July 18, 2016

Are ‘Sin Taxes’ All Smoke and No Fire?

In teaching basic economic concepts, I always enjoy when we arrive at the lesson combining elasticity with taxes. It is an interesting topic, because it allows students to think about the true motivation for different laws, and excise taxes provide a rather simplified example to tie the two concepts together. As an example, I recently came across an article in the Denver Post which details a proposed constitutional amendment in Colorado to implement a pretty drastic increase in the per-pack cigarette tax in the state.

Before I address the article directly, I’ll provide a quick overview of the terms used above. Consider an excise tax to be a tax on a specific item, such as cigarettes, as opposed to a sales tax which would apply to most or all items you purchase. When thinking about elasticity of demand, think of it as measuring the percent increase or decrease in quantity demanded, when the price of that good changes by some percent. Basically, if a good that you want to buy gets more expensive, how much less of that good are you now willing to buy? This elasticity ranges from Perfectly Elastic (you won’t buy any quantity of the good anymore if the price goes up even a penny), to Perfectly Inelastic (you’ll keep buying the exact same amount of the good, no matter how much the price increases).
As you can see in the graphs above, if the price of cigarettes were to increase due to a tax, the quantity demanded would drop off precipitously if demand for cigarettes were very elastic, but would hardly change at all if the demand for cigarettes were very inelastic.

Thus, it is important for us to consider the ultimate goal of those proposing the increased tax. In the article, the proposed initiative is said to include an increase in the per-pack tax on cigarettes in Colorado from $0.84 to a whopping $2.59. It is argued that this would be done “in the hopes of persuading more people never to start smoking.” However, how easy is it really to get people to stop smoking, or never to start, by raising the price of a pack of smokes? This is where elasticity should examined. The article cites “research on consumer behavior” which “suggests as many as 35,000 kids could be kept from starting as smokers by the proposed tax increase.” However, a quick google search finds that estimates of the price elasticity of demand for cigarettes are consistently in the “inelastic” range, with absolute value between 0 and 1.  What this means is that, if the elasticity were -0.50, a 10% increase in the price of cigarettes would only result in a 5% reduction in the quantity of cigarettes demanded.
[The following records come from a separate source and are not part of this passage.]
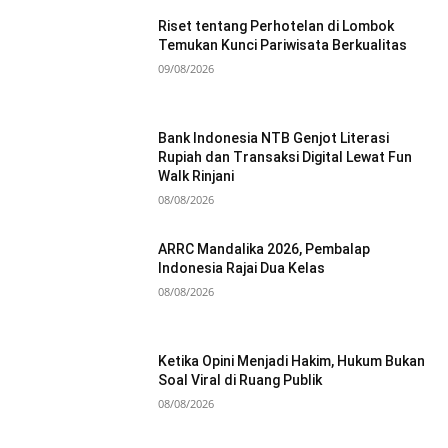
Riset tentang Perhotelan di Lombok
Temukan Kunci Pariwisata Berkualitas
09/08/2026
Bank Indonesia NTB Genjot Literasi
Rupiah dan Transaksi Digital Lewat Fun
Walk Rinjani
08/08/2026
ARRC Mandalika 2026, Pembalap
Indonesia Rajai Dua Kelas
08/08/2026
Ketika Opini Menjadi Hakim, Hukum Bukan
Soal Viral di Ruang Publik
08/08/2026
Thus, an increase in the amount of the excise tax on cigarettes wouldn’t get many people to quit smoking, but it would increase tax revenues.  The article notes that the proposed tax is expected “to bring in $315 million in its first year.” If this is the true goal of the tax, the supporters should be clear about it.
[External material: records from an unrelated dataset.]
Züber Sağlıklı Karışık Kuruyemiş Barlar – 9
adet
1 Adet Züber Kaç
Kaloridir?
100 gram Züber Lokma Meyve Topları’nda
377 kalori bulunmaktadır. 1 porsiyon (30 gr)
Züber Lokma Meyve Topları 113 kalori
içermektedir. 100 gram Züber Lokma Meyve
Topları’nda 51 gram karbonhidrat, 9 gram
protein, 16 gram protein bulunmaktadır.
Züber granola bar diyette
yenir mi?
The proponents of the amendment seem to be relying on two things in this scenario. The first is that they are focused on preventing children from beginning to smoke, rather than stopping current smokers. Perhaps children’s demand for cigarettes when they do not yet smoke is much more elastic than the other groups cited in the estimates above. Secondly, the money raised through the tax is, for the most part, going to be funneled in to programs aimed at helping people stop or never start smoking. Through these programs, the elasticity of demand for cigarettes could be changed over time. If people did stop smoking, less tax money would be collected, but less money would also be needed to fund programs to help people stop smoking.

A final point of consideration is to keep in mind that elasticities are really just estimating the slope of the Demand curve at one given point. They are great for obtaining an estimate of how steep the Demand curve is in close proximity to this point, and thus for estimating the elasticity of demand for small changes in prices. However, they are much less accurate for estimating how much quantity demanded will change due to extremely large changes in prices. As such, any estimates of a fairly large increase in prices (such as the 159% increase in the proposed amendment) must be taken with a grain of salt.

The point of this post is to keep in mind that when an excise tax increase is proposed, the desired result may be to substantially decrease consumption or to increase tax revenues, but it is difficult to accomplish both.